The catch? They weren’t going to pay him anything.

Thayer wrote back, pretty heatedly.

“I am a professional journalist who has made my living by writing for 25 years and am not in the habit of giving my services for free to for profit media outlets so they can make money by using my work and efforts by removing my ability to pay my bills and feed my children,” he wrote. “…Frankly, I will refrain from being insulted and am perplexed how one can expect to try to retain quality professional services without compensating for them.”

Well, he has been in the business for 25 years. So he feels okay being frank. Though I am also a freelance journalist at this point in time (albeit a beginning one so there’s really no comparison), I wouldn’t dream of saying no an Atlantic request to republish my work. But honestly, Khazan’s emails to Thayer sounded sort of like she was speaking to a young, aspiring journalist at the beginning of his or her career like me, rather than a seasoned, award-winning one.

Thayer’s blog post went viral (check out Muck Rack’s collection of journalists’ Twitter musings here) and generated a lot of interesting debate over a) the state of journalism today and b) the practice of freelancing.

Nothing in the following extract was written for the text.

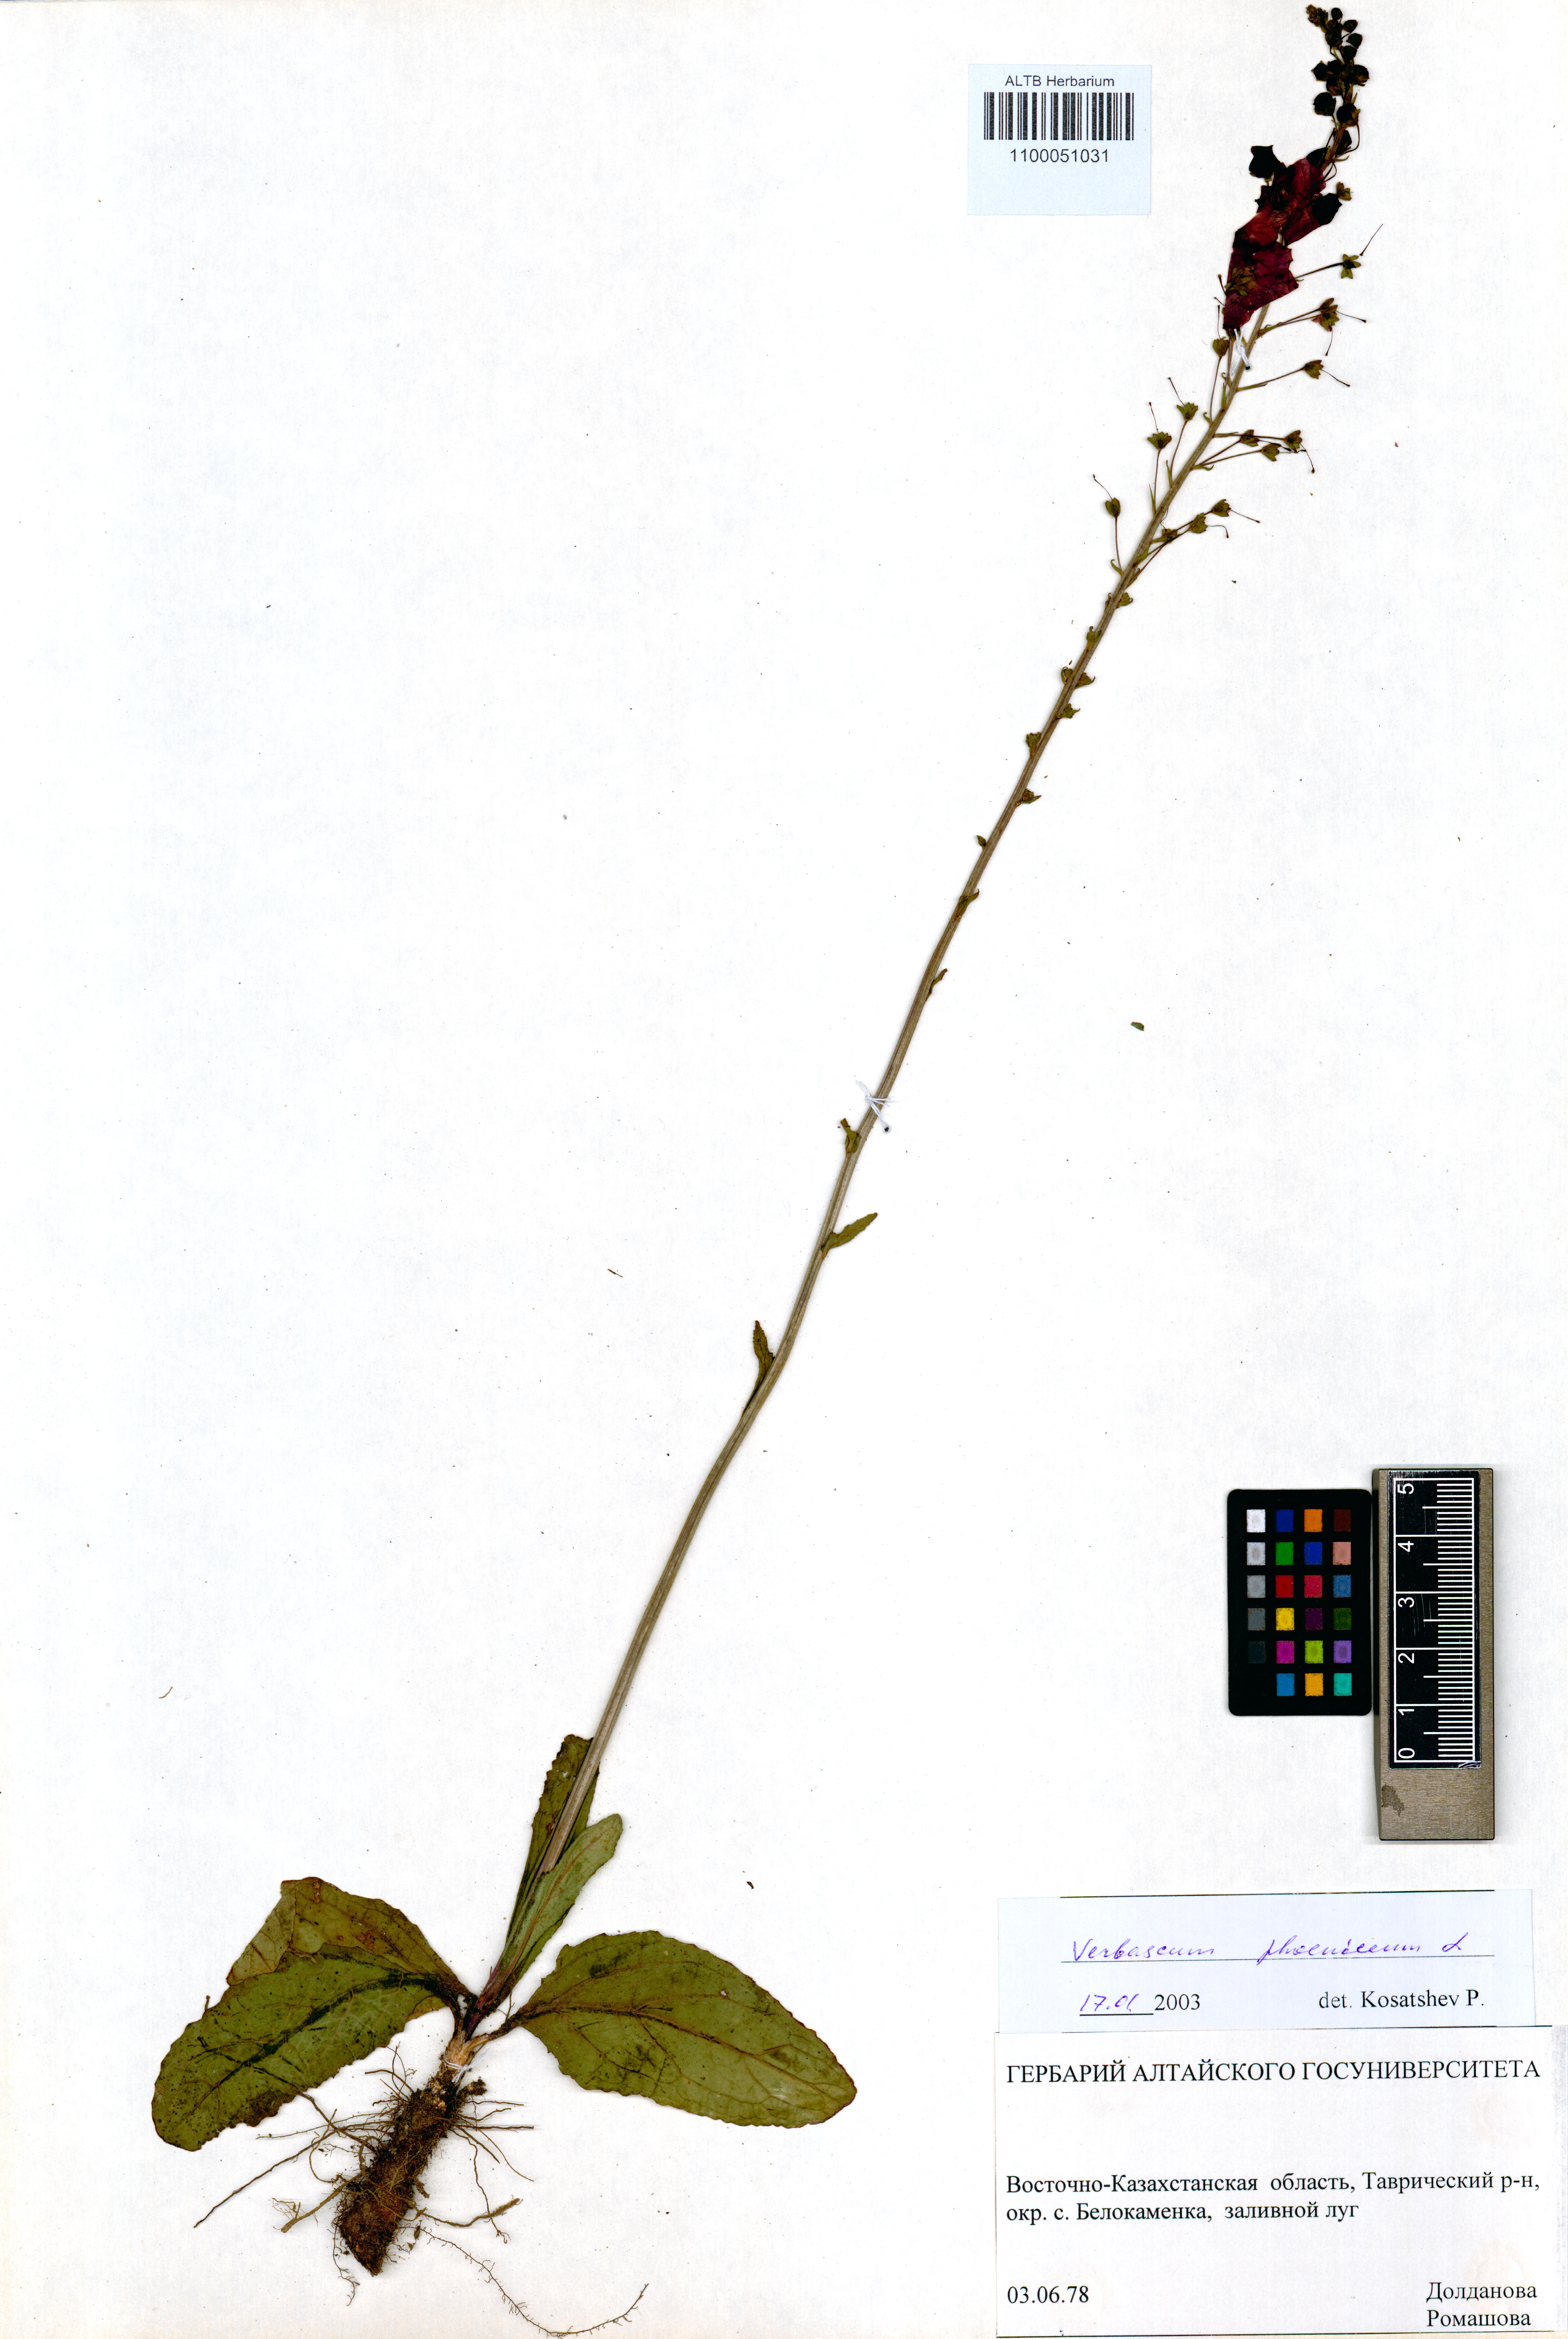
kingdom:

Both a) and b) have been on my mind a lot lately, as I’ve been desperately searching for any and all job openings, freelance opportunities and/or internships that will take me. Financial compensation for my work is the last thing on my mind. I’ve never had a paid internship, but I have had five unpaid ones.I’m currently writing part-time for a website that pays $5 per article. And I’m even considering taking an internship for which I would shell out 70 bucks to enroll in a local community college independent study class so that my potential employers could have some form of official compensation (I’m no longer a student, so they can’t give me course credit through my university and they definitely aren’t paying me).

Anyway, The Atlantic‘s senior editor, Alexis Madrigal, responded to Thayer in a piece posted on the magazine’s website this afternoon. He appropriately dubbed it, “A Day in the Life of a Digital Editor–2013.” It is incredibly interesting. He directly addresses Thayer’s blog post and explains how he had to go to bat for The Atlantic on Twitter. (His words: “I practically put in my old mouthgard from football practice.”)

He also talks about how journalism has changed, the struggle to make money, the actual economics of journalism and what the media’s digital transition means for editors, freelancers and everyone who still wants to be a part of the journalism world. The piece is so honest and gave me, as an aspiring journalist somewhat unsure about the world I want so desperately to be a part of and succeed in, so much insight into that world. I’ve been given a ton of advice on the topic but for some reason, it didn’t completely click until I read all of this tonight.

For anyone who cares or is even the slightest interested in the state of the modern media, Thayer’s blog post and Madrigal’s response are must reads. It definitely gave me a ton of food for thought (so much so that the second I finished reading I headed here to write about it). Kudos to Thayer for sparking the conversation and to Madrigal for taking the opportunity to write something truly honest and meaningful on the subject.

It’s a fucking rough world out there for journalists at all points in their careers. But that doesn’t make Thayer or Madrigal want to be a part of it any less. Or me.